SUPPLIED MATERIAL:

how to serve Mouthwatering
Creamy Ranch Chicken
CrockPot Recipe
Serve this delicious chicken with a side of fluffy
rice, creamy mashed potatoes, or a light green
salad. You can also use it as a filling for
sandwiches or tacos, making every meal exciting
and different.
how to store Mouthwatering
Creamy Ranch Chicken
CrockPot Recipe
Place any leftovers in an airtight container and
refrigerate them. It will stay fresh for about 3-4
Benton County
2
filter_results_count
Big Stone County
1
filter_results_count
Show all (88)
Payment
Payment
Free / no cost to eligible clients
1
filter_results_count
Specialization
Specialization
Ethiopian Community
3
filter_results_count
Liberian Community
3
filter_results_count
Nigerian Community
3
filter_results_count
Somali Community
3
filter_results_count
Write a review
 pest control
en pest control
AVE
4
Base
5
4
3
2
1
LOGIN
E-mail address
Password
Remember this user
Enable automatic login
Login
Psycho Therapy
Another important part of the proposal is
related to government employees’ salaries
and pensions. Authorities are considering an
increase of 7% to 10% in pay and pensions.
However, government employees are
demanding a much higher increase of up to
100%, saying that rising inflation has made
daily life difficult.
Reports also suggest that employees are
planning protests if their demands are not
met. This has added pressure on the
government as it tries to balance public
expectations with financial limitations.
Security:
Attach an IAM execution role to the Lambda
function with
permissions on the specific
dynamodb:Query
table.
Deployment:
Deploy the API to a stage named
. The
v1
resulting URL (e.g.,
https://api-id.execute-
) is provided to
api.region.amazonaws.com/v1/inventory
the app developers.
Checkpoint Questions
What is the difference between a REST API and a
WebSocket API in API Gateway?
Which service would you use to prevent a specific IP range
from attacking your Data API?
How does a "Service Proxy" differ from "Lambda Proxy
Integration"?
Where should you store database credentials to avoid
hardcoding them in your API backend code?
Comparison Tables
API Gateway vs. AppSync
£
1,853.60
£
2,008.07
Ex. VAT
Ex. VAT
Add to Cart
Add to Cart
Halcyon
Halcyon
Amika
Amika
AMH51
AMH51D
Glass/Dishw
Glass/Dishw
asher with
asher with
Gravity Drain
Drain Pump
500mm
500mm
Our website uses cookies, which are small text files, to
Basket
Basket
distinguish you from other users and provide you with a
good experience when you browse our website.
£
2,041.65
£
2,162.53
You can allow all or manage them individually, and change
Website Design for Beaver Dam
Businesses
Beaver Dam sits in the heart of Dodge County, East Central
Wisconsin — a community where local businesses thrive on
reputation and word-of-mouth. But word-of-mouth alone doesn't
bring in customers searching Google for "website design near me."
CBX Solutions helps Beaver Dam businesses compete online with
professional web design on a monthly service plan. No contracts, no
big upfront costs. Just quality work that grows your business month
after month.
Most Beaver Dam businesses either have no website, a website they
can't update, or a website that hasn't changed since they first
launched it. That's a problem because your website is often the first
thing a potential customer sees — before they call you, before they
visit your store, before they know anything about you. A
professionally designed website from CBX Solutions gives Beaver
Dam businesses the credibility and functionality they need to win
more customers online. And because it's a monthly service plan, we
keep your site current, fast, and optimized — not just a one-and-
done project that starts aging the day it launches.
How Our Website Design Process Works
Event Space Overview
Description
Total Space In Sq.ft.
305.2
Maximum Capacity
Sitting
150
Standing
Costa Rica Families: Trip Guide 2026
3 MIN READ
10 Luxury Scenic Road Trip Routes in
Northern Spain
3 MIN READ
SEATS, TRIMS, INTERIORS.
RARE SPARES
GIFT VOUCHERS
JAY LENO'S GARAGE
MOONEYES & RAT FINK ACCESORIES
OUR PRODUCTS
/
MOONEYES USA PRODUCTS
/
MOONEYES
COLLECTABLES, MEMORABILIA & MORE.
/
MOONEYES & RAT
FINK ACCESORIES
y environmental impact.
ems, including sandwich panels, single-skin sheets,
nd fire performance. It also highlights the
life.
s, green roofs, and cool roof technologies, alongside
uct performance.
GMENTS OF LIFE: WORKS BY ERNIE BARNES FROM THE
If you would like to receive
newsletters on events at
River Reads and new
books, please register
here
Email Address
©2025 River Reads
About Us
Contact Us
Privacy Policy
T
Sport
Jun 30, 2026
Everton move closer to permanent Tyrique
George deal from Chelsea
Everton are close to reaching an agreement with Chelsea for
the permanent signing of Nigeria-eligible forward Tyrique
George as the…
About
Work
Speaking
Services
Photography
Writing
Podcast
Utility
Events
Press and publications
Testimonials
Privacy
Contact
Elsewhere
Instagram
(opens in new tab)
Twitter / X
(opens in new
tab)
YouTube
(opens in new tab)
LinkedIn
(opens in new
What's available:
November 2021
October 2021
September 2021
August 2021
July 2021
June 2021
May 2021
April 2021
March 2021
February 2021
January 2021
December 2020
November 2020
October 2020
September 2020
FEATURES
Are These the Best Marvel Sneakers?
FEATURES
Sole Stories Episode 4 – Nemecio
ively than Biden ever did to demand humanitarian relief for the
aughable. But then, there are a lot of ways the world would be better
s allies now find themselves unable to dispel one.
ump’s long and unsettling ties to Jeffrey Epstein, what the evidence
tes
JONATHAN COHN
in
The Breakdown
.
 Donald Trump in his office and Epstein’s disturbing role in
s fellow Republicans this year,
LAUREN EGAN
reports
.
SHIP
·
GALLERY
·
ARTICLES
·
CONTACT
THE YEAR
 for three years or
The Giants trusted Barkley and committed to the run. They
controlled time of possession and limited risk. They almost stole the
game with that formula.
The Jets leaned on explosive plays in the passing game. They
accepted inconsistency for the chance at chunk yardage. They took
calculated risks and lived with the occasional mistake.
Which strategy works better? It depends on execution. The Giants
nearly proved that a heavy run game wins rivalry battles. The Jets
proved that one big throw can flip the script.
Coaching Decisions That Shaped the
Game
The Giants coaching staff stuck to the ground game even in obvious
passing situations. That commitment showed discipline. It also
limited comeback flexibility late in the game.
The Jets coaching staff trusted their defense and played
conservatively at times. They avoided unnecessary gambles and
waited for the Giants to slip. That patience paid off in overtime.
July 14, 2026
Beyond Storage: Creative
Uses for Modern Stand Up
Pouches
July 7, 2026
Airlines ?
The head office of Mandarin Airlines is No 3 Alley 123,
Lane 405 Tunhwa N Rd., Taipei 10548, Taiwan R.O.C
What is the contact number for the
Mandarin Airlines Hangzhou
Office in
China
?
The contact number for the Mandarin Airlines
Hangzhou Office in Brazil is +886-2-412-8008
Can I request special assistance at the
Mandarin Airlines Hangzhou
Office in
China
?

WHAT YOU WILL DO: For every line above with the word "would" in it, make a copy.

EXPECTED ANSWER:
Which service would you use to prevent a specific IP range
If you would like to receive
aughable. But then, there are a lot of ways the world would be better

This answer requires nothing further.